_Data for review:_
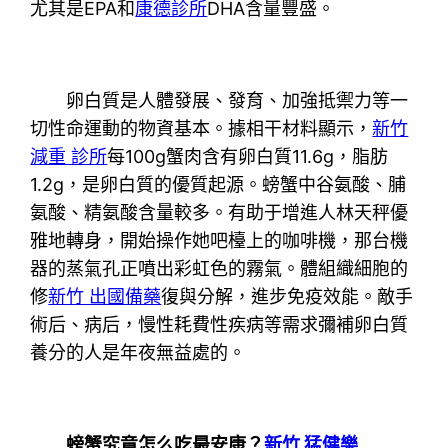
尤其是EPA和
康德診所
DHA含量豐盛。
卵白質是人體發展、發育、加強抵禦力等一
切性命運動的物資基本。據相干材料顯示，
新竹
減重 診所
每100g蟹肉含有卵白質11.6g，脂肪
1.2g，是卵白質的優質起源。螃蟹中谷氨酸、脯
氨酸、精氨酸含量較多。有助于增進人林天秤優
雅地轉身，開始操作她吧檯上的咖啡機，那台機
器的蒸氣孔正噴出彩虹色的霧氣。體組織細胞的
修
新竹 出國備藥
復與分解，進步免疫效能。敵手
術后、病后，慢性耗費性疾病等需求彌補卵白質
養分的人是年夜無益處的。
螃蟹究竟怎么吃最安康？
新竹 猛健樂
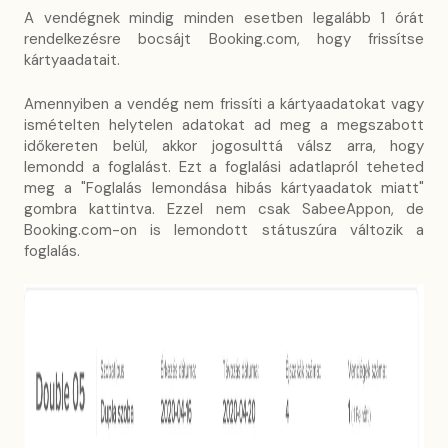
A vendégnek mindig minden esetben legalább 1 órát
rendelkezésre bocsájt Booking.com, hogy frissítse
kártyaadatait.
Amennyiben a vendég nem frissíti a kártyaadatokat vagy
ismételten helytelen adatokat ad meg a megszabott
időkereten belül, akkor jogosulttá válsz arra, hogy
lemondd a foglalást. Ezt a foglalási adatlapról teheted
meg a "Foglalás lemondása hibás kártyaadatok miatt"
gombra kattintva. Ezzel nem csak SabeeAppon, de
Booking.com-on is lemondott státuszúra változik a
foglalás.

==

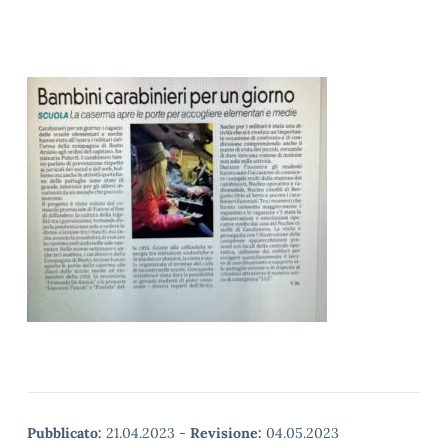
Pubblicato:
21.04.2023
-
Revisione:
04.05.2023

_Written task:_
Put the listing lines into a Markdown table with the columns Row and Line, numbering each line and leaving out blank ones, starting with the line containing "A vendégnek mindig" and ending with the line containing "gombra kattintva. Ezzel", both included.

_Answer to the problem:_
| Row | Line |
|---|---|
| 1 | A vendégnek mindig minden esetben legalább 1 órát |
| 2 | rendelkezésre bocsájt Booking.com, hogy frissítse |
| 3 | kártyaadatait. |
| 4 | Amennyiben a vendég nem frissíti a kártyaadatokat vagy |
| 5 | ismételten helytelen adatokat ad meg a megszabott |
| 6 | időkereten belül, akkor jogosulttá válsz arra, hogy |
| 7 | lemondd a foglalást. Ezt a foglalási adatlapról teheted |
| 8 | meg a "Foglalás lemondása hibás kártyaadatok miatt" |
| 9 | gombra kattintva. Ezzel nem csak SabeeAppon, de |